The approach includes transplanting pancreas cells from a donor that produces insulin, also known as pancreatic islets. The mechanism in which this occurs is called apoptosis, which happens when the protein destroys the “rogue” immune cells from formulating diabetes.
In a spring press release for the publication of their work, Yolcu said, “This technology enabled the production of a novel form of FasL and its presentation on transplanted pancreatic islets cells or microgels to prevent being rejected by rogue cells.
“Following insulin-producing pancreatic islet cell transplantation, rogue cells move to the graft for destruction but are eliminated by FasL.”
An interview with Shirwan and Yolcu emphasized the advantage of this new technology and the opportunity for those with the disease to forgo consuming immunosuppressive drugs.

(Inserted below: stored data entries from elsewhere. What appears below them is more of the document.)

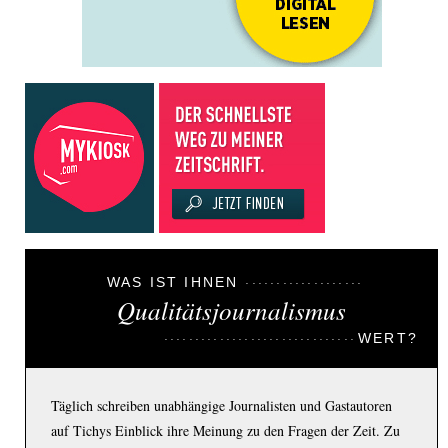
WAS IST IHNEN
Qualitätsjournalismus
WERT?
Täglich schreiben unabhängige Journalisten und Gastautoren
auf Tichys Einblick ihre Meinung zu den Fragen der Zeit. Zu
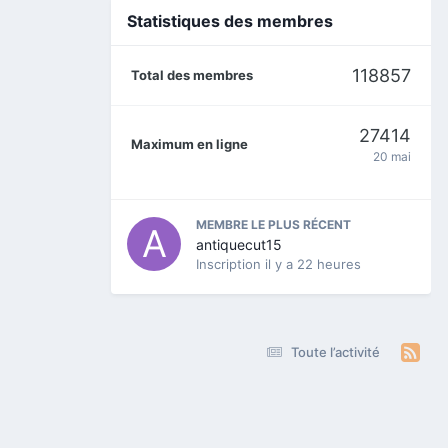
Statistiques des membres
118857
Total des membres
27414
Maximum en ligne
20 mai
MEMBRE LE PLUS RÉCENT
antiquecut15
Inscription
il y a 22 heures
Toute l’activité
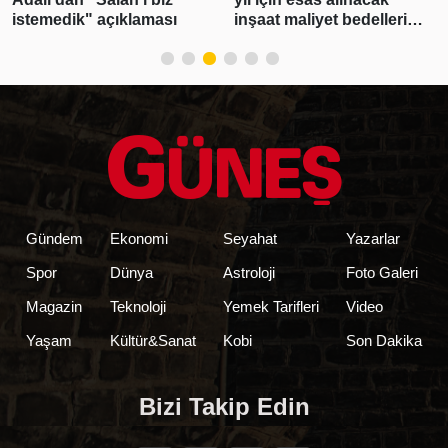
istemedik" açıklaması
inşaat maliyet bedelleri
belirlendi
Gündem
Ekonomi
Seyahat
Yazarlar
Spor
Dünya
Astroloji
Foto Galeri
Magazin
Teknoloji
Yemek Tarifleri
Video
Yaşam
Kültür&Sanat
Kobi
Son Dakika
Bizi Takip Edin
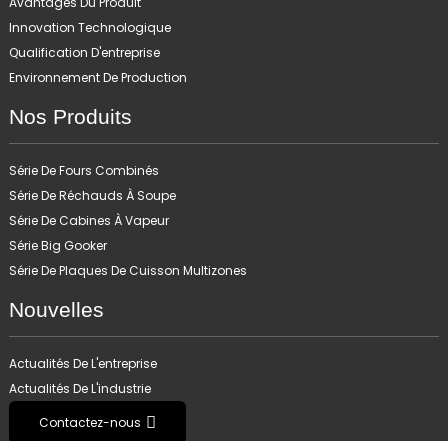
Avantages Du Produit
Innovation Technologique
Qualification D'entreprise
Environnement De Production
Nos Produits
Série De Fours Combinés
Série De Réchauds À Soupe
Série De Cabines À Vapeur
Série Big Gooker
Série De Plaques De Cuisson Multizones
Nouvelles
Actualités De L'entreprise
Actualités De L'industrie
Contactez-nous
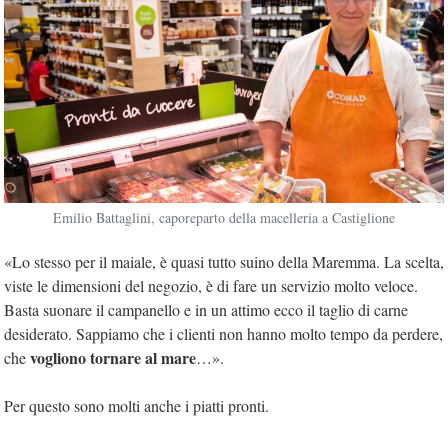
Emilio Battaglini, caporeparto della macelleria a Castiglione
«Lo stesso per il maiale, è quasi tutto suino della Maremma. La scelta,
viste le dimensioni del negozio, è di fare un servizio molto veloce.
Basta suonare il campanello e in un attimo ecco il taglio di carne
desiderato. Sappiamo che i clienti non hanno molto tempo da perdere,
vogliono tornare al mare
che
…».
Per questo sono molti anche i piatti pronti.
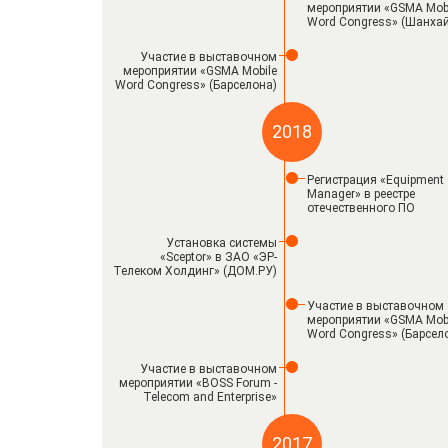
мероприятии «GSMA Mob
Word Congress» (Шанхай
Участие в выставочном
мероприятии «GSMA Mobile
Word Congress» (Барселона)
2018
Регистрация «Equipment
Manager» в реестре
отечественного ПО
Установка системы
«Sceptor» в ЗАО «ЭР-
Телеком Холдинг» (ДОМ.РУ)
Участие в выставочном
мероприятии «GSMA Mob
Word Congress» (Барсел
Участие в выставочном
мероприятии «BOSS Forum -
Telecom and Enterprise»
2017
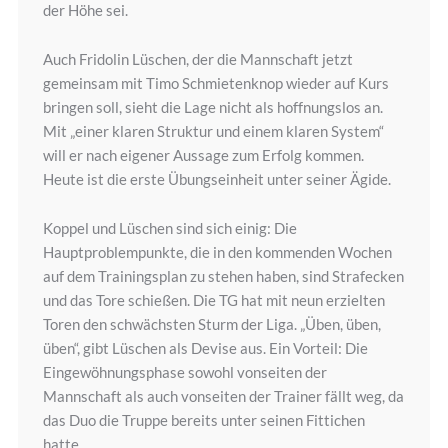
der Höhe sei.
Auch Fridolin Lüschen, der die Mannschaft jetzt
gemeinsam mit Timo Schmietenknop wieder auf Kurs
bringen soll, sieht die Lage nicht als hoffnungslos an.
Mit „einer klaren Struktur und einem klaren System“
will er nach eigener Aussage zum Erfolg kommen.
Heute ist die erste Übungseinheit unter seiner Ägide.
Koppel und Lüschen sind sich einig: Die
Hauptproblempunkte, die in den kommenden Wochen
auf dem Trainingsplan zu stehen haben, sind Strafecken
und das Tore schießen. Die TG hat mit neun erzielten
Toren den schwächsten Sturm der Liga. „Üben, üben,
üben“, gibt Lüschen als Devise aus. Ein Vorteil: Die
Eingewöhnungsphase sowohl vonseiten der
Mannschaft als auch vonseiten der Trainer fällt weg, da
das Duo die Truppe bereits unter seinen Fittichen
hatte.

“The major problem with immunosuppressive drugs is that they can have adverse effects,” Shirwan said. “Our development trains the immune system to accept rather than reject the islets.”
Diabetes is a disease that affects the body’s ability to produce or use insulin. This natural hormone regulates how blood sugar is used in the body.
Those who suffer from Type 1 diabetes are unable to control their blood sugar levels, because of the lack of insulin produced. That loss of control can lead to life-threatening complications.
Shirwan and Yolcu have continued to work on their two stages of preclinical models to prepare for FDA trials.
Based on FDA review regulations, there are two types of reviews, priority and standard. If a company or researcher(s) submit a standard review, that examination takes around 10 months. A priority review aims to be completed within six months.
A priority review is only applicable if the development “directs attention and resources to evaluate drugs that would significantly improve the treatment, diagnosis, or prevention of serious conditions,” according to the FDA.
“A Phase 1 clinical trial to test our approach’s efficacy for treating Type 1 diabetic patients has been targeted for the first half of 2024,” Shirwan said.
This is promising information for Missouri residents who have this disease. As of 2020, the CDC ranks Missouri No. 25 on the list for most cases of diabetes, averaging 10.9% of the population.
Shirwan and Yolcu’s discovery also has the opportunity to work as treatment for other diseases through other combinations.
After the publication of their study and research, parents contacted the researchers to tell their stories.
One father from Australia told Yolcu he was willing to give up his wealth to help his child receive any form of treatment other than wallet draining, lifelong immunosuppressive drugs.
The researchers believe their role and responsibility is to expedite new discoveries, so children and individuals who are suffering have another alternative to treatment. Additionally, once pushed through clinical trials and FDA approval, they said their mission is to make this as affordable and accessible as possible.